I can't watch youtube videos from work. Can you just give me a quick spoiler and tell me whether you mention the reptile musk?

10 years ago 0

@Ol_Jas
Ol_Jas commented

So I watched it. The reptile musk allusions are indeed plentiful.

10 years ago 0

@Ol_Jas
Ol_Jas commented

You talked in your video about its increasing scarcity. Binny's still has it and they (typically) deliver to whatever states allow it. $50. That's where I got mine a few months ago (still unopened, and will be until the fall when I'll line it up alongside the Longrow Red that's also sitting proudly in my stash and in my imagination).
__________
* _WRITTEN INSTRUCTION 1_
Decide whether each statement agrees with the comment thread, answering yes or no and quoting the words of the thread that settle it. (a) Ol_Jas reports having watched the video. (b) The bottle bought from Binny's has already been opened. (c) Binny's typically delivers to every state.
* _WRITTEN INSTRUCTION 2_
Write the next part of the comment thread about reptile musk, continuing after its final sentence.

* _DATA BLOCK_
__________
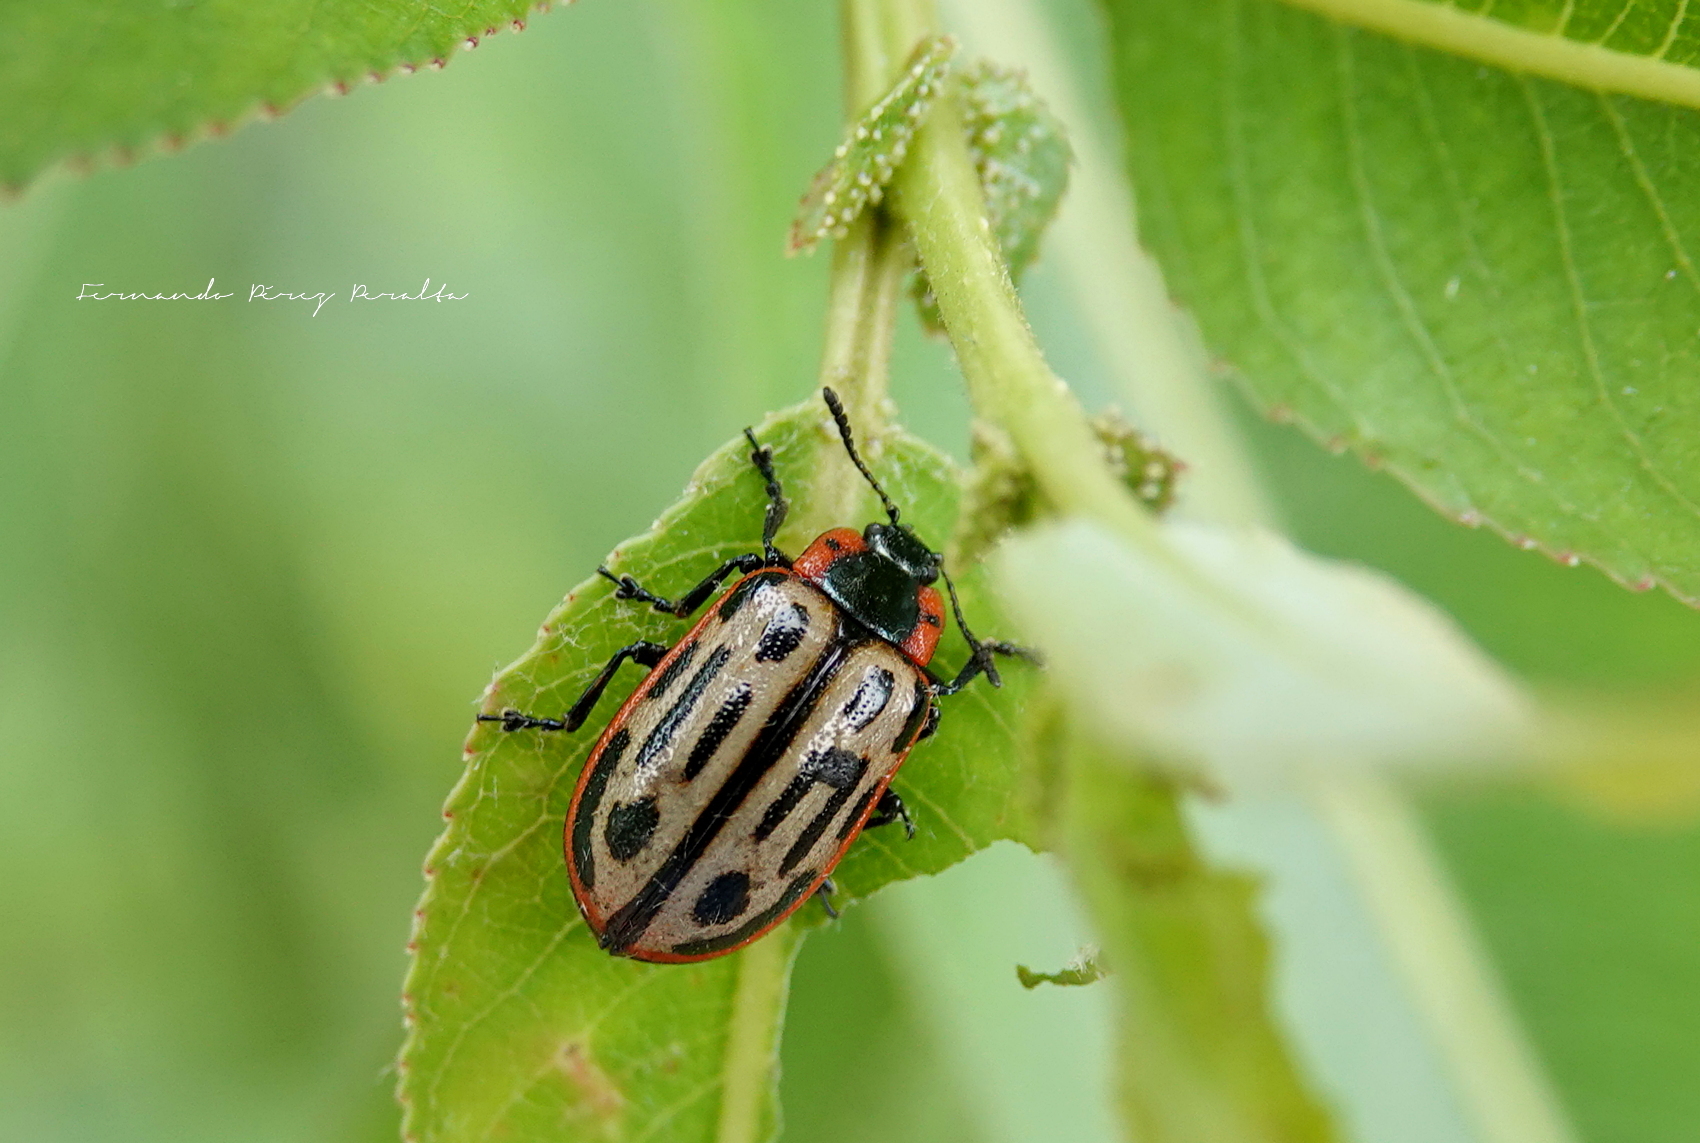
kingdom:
__________
* _WRITTEN REPLY 1_
(a) Yes: "So I watched it."
(b) No: "still unopened, and will be until the fall"
(c) No: "deliver to whatever states allow it"

* _WRITTEN REPLY 2_
10 years ago 0

Rigmorole commented

Let us know what you think of the red. Very cool

10 years ago 0

Rigmorole commented

OIJas, have you tried this: www.thewhiskyexchange.com/P-23287.aspx

I see you like the IB Ledaigs. I'm intrigued by this bottle. A friend is traveling to Scotland and I might have this bottle shipped to his hotel. I live in Portland, Oregon, USA. Another bottle that intrigues me because it may be a bit like the old Clynelishes/Broras is this one: www.thewhiskyexchange.com/P-24356.aspx It will be up shortly. W.E. just acquired it and they are putting it up for sale. Tasting notes up soon. Suffice it to say, I predict it will be lemony, farmy (manure, wet muddy pastures), with some cream, mustard, and a little industrial pique (acetone?). Just a guess.

10 years ago 0

@Ol_Jas
Ol_Jas commented

I haven't had either of those.

Realy, I've only ever had the OB Legaig 10, but you often hear good things about particular—and young, in most cases I remember—IBs. So if I run across one at a reasonable price to take the chance, I'll probably take it. I can't say I'll go to great lengths for them, at least not until I've had a mind-blower.

10 years ago 0

@Nock
Nock commented

I really loved this bottle and I'm sad it is being replaced with the new Red and White label which doesn't sound as peaty or as funky.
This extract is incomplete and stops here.